Atmaca, İstanbul, Belgrad ve İtalya’da sergi açmak için galerilerle görüşüyor. İzmir’de de kişisel bir sergi açacağını sözlerine ekleyen Atmaca, şu sözlerle İzmir sanat piyasasını eleştirdi; “Satış ya da sanat kariyeri anlamında İzmir’in sanatçıya katkısı olmuyor. Bu yüzden İstanbul ve yurt dışını düşünüyorum. İzmir’de bir sanat ortamı yok. Maalesef sanayi, üretim gibi sanatın merkezi de İstanbul. İzmir’de bu anlamda sanat meraklıları yok. Çok kısır. İzmir’in nüfusuna göre, toplasanız 500 kişiye hitap ediyorsunuz. İzmir’de sergi açtığınızda, sizin gururunuzu okşayacak , sizi şevke getirecek, işlerinizi bekleyen bir kitle yok.”

İZMİR'İN SANAT KİTLESİ

İzmir’deki sanat kitlesini üçe ayıran sanatçı ilk kitlenin ‘kokteylci’ olduğunu söyledi. “Kokteyl varsa sergiler kalabalık geçer.” diyen sanatçı ikinci kitlenin akademiden insanların sergilerine gelen sanat izleyicileri olduğunu belirtti. “Üniversitede hocaysanız serginiz kalabalık geçer. Ayıp olmasın diye gelinir.” diyen Atmaca, üçüncü kitlenin de, sanatı hobi olarak gören zenginlerin sergilerine gelen izleyiciler olduğunu söyledi. “Bunlar dışında okuldan yeni mezun olmuş arkadaşlar sergi açsa sınıf arkadaşları gelir, hocaları gelmez. Sanat meraklısı 10-15 kişi gelir. Bu sergilerde satış da yapılmaz. Çünkü İzmir’de öyle bir algı yok.” değerlendirmesini yapan sanatçı İzmir’deki sanat izleyicisinin ise vizyonsuz olduğunun altını çizdi. Bu durumu anısını anlatarak değerlendiren sanatçı şöyle konuştu; “Burada sergi hazırlığı yaparken, kapıdan ‘ikramlarda neler var?’ sorusunu çok duyduk. İkram iyi değilse içeri girmiyorlar.”

Klasik işleri sevdiğini söyleyen sanatçı, çağdaş sanat adı altında galerilerde sergilenen objelerin sanat olmadığını düşünüyor.
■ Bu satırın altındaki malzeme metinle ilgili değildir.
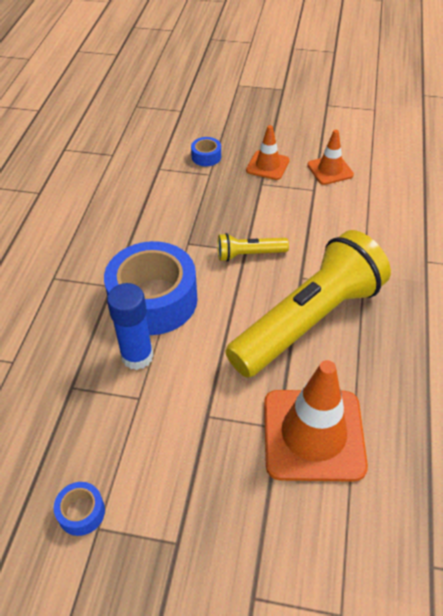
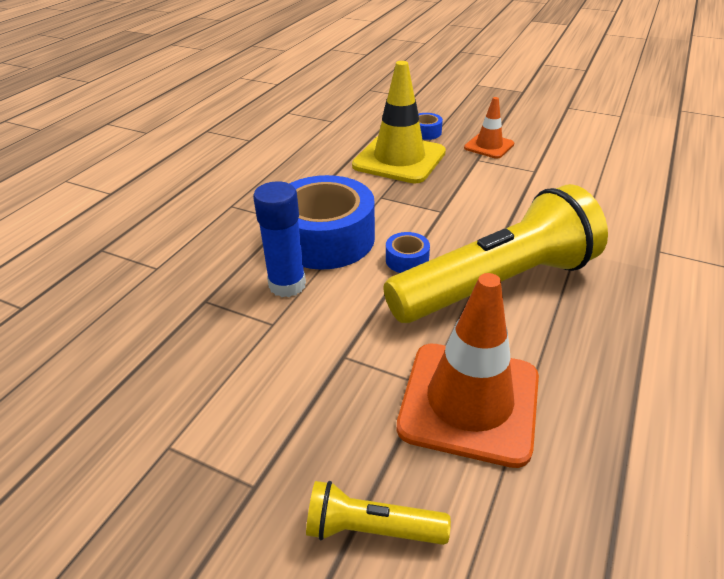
camera: 15 degrees right, 10 degrees down
blue tape [54,482,105,536] -> blue tape moved to [386,232,430,273]
yellow flashlight [217,233,289,262] -> yellow flashlight moved to [306,481,451,545]
orange traffic cone [307,130,354,185] -> none
none -> yellow traffic cone [352,61,446,183]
Tasarım ve dekoratif ürünlerin sanat olmadığını söyleyen Atmaca sanata bakışıyla ilgili şu değerlendirmeyi yaptı; “Sanat bir şey anlatmalı, tek olmalı, sanatın işlevselliği olmamalı. Ben biraz klasikçiyim. Sanat bir şey anlatmalı, 1970’ler 1980’lerden ve Pop Art’tan sonra işler biraz değişti. Kavramsal sanatı iyi yapanları takdir ediyorum. Ama o kavramsal sanatın arkasına saklanan çok var. ‘Ben yaptım ama sen anlamadın’ derler ama işin aslı öyle değildir.”